Time to first response: under 100ms. And all of it was processed inside the vehicle - no internet required.
This was the most striking moment at the Rockchip booth. Not a massive autonomous driving demo car, not a flashy NOA visualization. At the center of the booth sat small AI boards, a display, and that black terminal log screen. Overhead, a sign read: "AI Exhibition Zone."
The deeper you walked into the booth, the more clearly these small moments explained the fundamental shift underway inside China's automotive industry. AI is no longer confined to the cloud. It is coming into the car.
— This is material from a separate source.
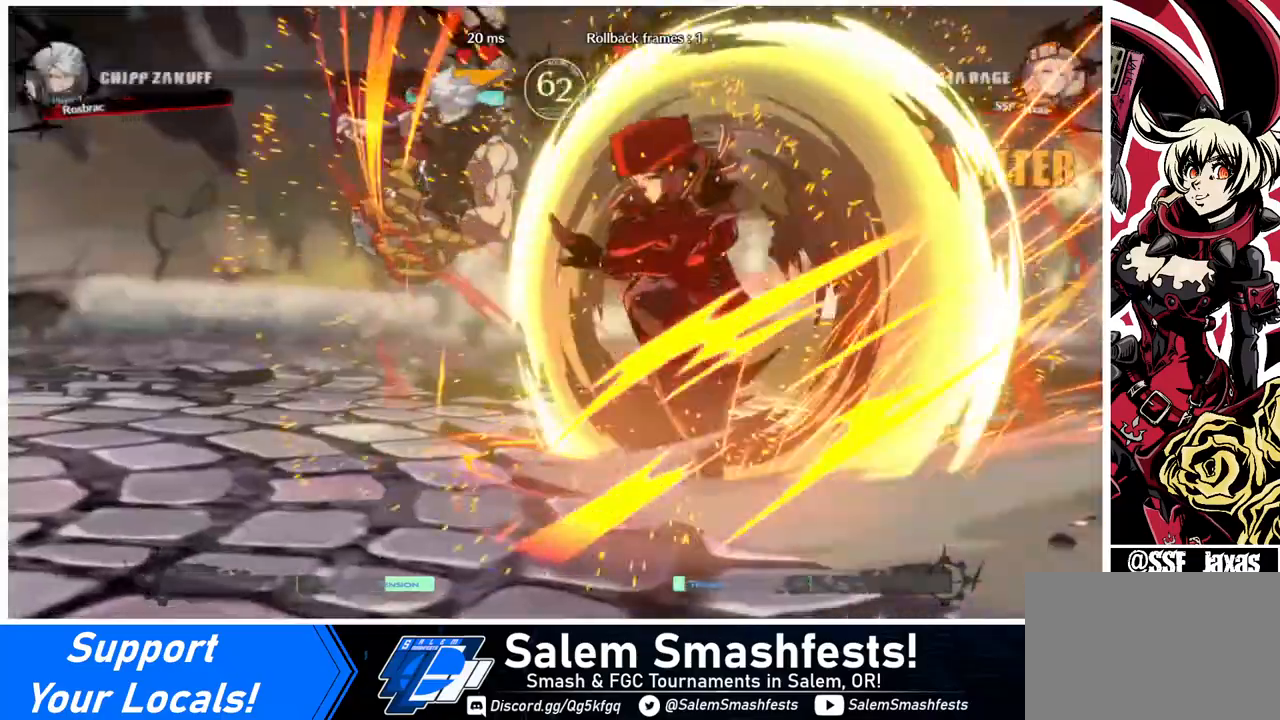
{"buttons": [], "events": []}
And it isn't just a voice assistant - it is actively controlling real vehicle functions.



Why Rockchip Came to Auto China

Rockchip is a Chinese fabless semiconductor design company founded in 2001. Starting with digital audio and video chips, it has since expanded significantly into AIoT, automotive electronics, and robotics. The Hurun Report placed it among the top 10 of its 2025 China AI Top 50 ranking.
On the automotive side, Rockchip leads with SoCs like the RK3588M, RK3576M, and RK3572M - chips optimized for smart cockpits, instrument clusters, entertainment screens, HUDs, DLP systems, and in-cabin vision. The RK3588M supports driving up to seven displays simultaneously from a single chip and can also handle AVM functionality.
A Rockchip representative pointed to one of the small boards in the booth and began his explanation.
"We are a chip company, and within China we are one of the leaders in this field. We do a lot of work on the AI chip side in particular.“



The Yonghu AI Assistant demo station. The RK3576M + RK1828 board is on display; the product card on the left lists key capabilities including colloquial command comprehension, state memory, and multi-step instruction execution.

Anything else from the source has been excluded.